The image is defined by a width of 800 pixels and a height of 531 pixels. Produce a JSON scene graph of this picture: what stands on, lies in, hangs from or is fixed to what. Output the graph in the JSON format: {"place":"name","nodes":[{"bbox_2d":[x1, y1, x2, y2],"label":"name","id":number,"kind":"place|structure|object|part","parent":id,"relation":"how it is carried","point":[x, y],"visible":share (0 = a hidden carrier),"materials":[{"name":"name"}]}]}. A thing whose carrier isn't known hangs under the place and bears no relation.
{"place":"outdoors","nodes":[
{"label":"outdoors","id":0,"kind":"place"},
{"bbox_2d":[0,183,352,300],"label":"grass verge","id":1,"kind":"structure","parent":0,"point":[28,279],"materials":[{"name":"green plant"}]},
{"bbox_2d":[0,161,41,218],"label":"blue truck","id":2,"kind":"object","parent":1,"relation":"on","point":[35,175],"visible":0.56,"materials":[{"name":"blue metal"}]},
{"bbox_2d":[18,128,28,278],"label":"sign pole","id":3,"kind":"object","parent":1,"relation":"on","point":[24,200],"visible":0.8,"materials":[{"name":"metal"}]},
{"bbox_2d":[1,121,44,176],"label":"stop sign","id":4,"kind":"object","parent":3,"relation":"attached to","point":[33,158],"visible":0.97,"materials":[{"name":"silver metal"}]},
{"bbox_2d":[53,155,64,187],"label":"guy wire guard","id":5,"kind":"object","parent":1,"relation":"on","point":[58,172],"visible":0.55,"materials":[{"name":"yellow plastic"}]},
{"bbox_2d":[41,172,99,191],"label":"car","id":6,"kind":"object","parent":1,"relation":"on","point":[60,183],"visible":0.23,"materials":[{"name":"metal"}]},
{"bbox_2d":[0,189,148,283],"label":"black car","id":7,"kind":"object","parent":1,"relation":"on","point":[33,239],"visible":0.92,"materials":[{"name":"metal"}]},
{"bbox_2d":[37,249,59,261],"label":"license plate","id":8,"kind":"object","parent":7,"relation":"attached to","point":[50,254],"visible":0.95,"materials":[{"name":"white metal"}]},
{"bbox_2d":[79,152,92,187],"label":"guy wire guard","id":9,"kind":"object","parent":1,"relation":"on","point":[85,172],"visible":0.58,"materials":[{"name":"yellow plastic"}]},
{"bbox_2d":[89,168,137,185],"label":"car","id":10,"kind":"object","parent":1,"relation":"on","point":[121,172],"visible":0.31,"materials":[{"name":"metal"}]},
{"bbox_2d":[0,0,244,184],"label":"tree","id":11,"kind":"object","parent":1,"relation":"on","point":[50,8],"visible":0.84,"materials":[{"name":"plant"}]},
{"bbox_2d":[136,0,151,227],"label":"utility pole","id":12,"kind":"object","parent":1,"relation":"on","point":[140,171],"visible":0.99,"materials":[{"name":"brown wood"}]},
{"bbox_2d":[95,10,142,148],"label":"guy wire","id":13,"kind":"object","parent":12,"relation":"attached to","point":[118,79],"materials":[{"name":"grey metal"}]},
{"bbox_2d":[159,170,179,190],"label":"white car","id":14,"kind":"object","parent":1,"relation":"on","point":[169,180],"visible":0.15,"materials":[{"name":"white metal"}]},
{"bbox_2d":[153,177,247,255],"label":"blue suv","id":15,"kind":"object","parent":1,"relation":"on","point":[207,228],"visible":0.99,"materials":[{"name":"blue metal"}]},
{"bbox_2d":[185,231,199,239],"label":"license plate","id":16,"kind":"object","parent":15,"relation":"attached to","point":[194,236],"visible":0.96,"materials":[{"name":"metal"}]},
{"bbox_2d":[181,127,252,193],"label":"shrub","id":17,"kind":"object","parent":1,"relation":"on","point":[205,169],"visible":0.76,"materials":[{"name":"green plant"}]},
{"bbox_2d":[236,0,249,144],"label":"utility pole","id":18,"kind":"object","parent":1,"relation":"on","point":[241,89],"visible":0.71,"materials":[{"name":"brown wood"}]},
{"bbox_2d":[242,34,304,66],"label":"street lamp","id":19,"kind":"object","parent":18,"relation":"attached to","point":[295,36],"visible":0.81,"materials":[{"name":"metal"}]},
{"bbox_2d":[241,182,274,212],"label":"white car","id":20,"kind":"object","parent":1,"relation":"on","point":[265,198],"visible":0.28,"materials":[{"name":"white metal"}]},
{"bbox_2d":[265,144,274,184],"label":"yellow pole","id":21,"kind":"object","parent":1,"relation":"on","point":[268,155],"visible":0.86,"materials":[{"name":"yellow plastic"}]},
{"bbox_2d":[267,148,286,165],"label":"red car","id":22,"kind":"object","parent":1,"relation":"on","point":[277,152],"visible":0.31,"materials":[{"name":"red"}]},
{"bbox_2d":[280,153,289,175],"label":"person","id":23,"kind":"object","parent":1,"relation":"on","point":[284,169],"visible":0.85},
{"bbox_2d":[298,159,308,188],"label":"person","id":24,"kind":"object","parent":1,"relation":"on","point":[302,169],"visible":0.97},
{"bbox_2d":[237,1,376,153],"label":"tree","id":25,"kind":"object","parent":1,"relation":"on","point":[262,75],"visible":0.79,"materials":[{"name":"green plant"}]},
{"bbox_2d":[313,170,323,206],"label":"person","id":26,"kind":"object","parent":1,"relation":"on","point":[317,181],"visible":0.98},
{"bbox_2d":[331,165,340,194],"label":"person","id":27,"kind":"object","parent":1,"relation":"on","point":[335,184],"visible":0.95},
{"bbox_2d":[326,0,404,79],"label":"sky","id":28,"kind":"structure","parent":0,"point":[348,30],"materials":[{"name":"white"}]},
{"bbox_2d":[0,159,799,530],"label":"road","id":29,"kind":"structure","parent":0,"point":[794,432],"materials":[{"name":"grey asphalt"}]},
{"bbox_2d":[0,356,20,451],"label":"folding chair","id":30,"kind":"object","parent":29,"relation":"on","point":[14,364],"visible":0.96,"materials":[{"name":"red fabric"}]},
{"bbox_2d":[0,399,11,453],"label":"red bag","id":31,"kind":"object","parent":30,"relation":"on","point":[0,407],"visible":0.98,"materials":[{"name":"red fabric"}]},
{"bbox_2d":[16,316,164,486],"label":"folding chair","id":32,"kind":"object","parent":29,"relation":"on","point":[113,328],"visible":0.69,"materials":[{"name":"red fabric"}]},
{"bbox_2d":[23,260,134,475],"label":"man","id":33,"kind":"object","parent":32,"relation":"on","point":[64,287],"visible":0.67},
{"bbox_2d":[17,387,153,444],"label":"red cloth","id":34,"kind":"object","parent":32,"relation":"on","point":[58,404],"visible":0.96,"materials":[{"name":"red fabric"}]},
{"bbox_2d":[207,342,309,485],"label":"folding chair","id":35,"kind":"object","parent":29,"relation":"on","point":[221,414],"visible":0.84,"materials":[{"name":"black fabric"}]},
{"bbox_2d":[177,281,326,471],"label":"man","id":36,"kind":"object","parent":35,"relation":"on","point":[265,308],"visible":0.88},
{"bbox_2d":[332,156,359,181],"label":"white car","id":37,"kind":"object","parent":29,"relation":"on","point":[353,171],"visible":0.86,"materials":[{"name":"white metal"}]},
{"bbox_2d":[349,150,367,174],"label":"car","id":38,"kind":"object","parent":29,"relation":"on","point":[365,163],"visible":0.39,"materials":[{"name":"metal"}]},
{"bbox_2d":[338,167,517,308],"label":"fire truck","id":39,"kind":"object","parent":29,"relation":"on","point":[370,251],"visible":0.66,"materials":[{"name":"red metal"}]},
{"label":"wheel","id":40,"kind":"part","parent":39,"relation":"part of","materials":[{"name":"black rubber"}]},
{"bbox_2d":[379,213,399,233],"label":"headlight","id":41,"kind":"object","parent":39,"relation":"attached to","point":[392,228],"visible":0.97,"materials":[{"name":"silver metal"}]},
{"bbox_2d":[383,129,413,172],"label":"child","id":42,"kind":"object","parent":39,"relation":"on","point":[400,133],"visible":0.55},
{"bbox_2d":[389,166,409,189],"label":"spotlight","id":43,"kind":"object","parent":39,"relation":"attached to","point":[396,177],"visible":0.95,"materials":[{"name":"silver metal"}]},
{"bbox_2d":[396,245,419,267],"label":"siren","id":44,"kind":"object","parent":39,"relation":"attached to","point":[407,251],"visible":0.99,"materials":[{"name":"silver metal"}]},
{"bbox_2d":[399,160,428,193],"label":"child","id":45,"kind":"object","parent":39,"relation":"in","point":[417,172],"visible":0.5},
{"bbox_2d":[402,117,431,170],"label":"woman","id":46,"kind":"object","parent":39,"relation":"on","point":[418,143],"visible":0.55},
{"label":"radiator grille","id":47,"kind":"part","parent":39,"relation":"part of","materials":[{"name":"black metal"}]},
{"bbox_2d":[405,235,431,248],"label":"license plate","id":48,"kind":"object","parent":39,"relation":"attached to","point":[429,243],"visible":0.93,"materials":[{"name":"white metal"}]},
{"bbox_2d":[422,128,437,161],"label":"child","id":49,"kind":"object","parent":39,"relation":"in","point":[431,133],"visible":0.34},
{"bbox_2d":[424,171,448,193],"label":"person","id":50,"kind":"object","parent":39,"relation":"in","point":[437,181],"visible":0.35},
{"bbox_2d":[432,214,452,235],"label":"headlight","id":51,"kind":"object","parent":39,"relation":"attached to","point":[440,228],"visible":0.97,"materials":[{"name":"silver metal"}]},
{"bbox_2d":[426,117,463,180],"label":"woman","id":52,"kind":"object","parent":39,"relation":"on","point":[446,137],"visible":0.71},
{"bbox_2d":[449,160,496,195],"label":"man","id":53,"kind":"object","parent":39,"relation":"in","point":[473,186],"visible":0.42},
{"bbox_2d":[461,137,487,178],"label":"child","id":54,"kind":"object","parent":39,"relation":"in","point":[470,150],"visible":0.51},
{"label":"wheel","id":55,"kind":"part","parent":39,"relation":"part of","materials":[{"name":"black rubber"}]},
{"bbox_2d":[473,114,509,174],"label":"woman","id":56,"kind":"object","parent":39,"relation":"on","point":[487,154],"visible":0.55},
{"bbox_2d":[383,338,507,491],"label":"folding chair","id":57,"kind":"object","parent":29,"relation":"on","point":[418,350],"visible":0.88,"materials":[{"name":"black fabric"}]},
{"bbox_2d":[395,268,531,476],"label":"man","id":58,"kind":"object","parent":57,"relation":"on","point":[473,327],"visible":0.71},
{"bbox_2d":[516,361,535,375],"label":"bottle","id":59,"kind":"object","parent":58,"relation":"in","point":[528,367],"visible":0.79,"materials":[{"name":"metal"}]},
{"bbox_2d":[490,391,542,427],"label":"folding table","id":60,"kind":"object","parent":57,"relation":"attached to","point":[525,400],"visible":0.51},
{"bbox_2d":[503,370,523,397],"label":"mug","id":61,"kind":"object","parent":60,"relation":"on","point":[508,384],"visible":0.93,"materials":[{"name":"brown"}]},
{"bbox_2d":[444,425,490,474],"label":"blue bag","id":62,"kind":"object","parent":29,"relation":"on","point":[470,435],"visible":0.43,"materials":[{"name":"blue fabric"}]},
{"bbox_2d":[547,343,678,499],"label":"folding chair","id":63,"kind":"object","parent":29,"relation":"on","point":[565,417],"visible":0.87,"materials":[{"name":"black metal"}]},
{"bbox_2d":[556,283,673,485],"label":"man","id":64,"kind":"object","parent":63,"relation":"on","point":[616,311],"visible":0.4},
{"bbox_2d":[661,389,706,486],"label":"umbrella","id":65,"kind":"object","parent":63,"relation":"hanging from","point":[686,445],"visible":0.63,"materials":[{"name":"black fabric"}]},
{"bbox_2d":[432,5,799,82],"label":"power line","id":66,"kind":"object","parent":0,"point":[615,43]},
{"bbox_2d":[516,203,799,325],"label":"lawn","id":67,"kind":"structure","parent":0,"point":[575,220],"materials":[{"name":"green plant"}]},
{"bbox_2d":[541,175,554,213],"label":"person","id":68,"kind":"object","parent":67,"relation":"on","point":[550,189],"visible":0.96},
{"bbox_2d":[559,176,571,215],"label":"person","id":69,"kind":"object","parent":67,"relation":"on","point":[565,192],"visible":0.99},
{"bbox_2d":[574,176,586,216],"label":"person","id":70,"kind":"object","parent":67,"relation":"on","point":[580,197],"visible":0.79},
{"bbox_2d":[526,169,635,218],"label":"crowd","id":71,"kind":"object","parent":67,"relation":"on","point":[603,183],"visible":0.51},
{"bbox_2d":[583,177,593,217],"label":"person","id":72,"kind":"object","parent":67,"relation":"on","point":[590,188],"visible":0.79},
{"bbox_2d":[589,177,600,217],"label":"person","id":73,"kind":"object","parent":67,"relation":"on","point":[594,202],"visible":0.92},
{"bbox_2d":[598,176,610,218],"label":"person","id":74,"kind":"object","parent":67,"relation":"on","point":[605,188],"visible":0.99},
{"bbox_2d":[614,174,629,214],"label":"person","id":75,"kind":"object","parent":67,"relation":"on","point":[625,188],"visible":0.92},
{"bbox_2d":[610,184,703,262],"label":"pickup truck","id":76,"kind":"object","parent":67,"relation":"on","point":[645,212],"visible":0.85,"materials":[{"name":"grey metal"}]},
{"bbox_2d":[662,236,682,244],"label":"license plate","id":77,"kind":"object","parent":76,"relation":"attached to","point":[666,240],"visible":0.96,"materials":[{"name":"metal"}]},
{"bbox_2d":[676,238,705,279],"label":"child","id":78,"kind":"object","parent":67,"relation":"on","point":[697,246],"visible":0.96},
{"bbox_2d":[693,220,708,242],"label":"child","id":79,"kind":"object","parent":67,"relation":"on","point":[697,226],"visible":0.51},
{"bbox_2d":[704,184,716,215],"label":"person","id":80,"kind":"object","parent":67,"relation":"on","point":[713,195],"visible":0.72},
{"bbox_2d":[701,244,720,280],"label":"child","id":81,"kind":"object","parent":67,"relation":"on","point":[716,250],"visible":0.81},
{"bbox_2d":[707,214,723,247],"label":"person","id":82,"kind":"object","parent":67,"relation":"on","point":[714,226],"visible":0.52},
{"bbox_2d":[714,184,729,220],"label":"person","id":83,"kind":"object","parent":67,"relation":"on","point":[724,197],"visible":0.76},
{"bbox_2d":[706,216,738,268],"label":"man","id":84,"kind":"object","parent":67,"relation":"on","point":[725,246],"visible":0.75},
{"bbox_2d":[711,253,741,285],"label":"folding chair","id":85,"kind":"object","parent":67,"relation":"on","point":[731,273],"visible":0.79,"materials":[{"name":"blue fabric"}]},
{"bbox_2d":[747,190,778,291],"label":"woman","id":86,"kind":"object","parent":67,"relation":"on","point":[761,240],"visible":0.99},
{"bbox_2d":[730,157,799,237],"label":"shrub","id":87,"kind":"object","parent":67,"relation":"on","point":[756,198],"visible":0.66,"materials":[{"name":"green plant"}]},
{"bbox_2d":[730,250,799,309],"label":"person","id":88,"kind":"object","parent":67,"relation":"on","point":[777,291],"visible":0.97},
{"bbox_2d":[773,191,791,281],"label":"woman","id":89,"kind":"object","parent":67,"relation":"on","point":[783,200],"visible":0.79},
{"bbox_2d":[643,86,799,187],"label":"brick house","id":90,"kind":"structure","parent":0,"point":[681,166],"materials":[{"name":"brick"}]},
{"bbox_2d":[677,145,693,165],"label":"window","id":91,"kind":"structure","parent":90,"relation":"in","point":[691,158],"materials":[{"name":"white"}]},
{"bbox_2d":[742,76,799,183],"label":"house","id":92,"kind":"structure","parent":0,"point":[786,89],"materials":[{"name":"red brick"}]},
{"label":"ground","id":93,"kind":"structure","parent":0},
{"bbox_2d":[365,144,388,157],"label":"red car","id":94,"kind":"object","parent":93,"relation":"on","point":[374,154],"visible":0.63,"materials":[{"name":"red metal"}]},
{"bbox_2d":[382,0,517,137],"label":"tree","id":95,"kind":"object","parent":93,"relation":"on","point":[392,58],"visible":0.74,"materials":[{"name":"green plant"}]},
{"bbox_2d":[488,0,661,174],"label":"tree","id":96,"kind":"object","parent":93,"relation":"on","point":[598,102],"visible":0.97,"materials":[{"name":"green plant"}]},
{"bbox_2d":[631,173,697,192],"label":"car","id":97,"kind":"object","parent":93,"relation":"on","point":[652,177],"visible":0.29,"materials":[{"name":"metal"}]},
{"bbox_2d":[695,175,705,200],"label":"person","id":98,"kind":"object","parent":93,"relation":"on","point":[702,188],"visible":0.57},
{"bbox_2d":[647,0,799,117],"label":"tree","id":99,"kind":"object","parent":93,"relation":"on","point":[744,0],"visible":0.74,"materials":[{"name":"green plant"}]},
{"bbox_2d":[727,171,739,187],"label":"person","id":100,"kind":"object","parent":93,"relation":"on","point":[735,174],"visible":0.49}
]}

⁂

■ ASSIGNED TASK: Copy all lines from the data that hold the word "headlight".

■ RESULT OF THIS EXERCISE:
{"bbox_2d":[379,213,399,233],"label":"headlight","id":41,"kind":"object","parent":39,"relation":"attached to","point":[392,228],"visible":0.97,"materials":[{"name":"silver metal"}]},
{"bbox_2d":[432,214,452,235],"label":"headlight","id":51,"kind":"object","parent":39,"relation":"attached to","point":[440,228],"visible":0.97,"materials":[{"name":"silver metal"}]},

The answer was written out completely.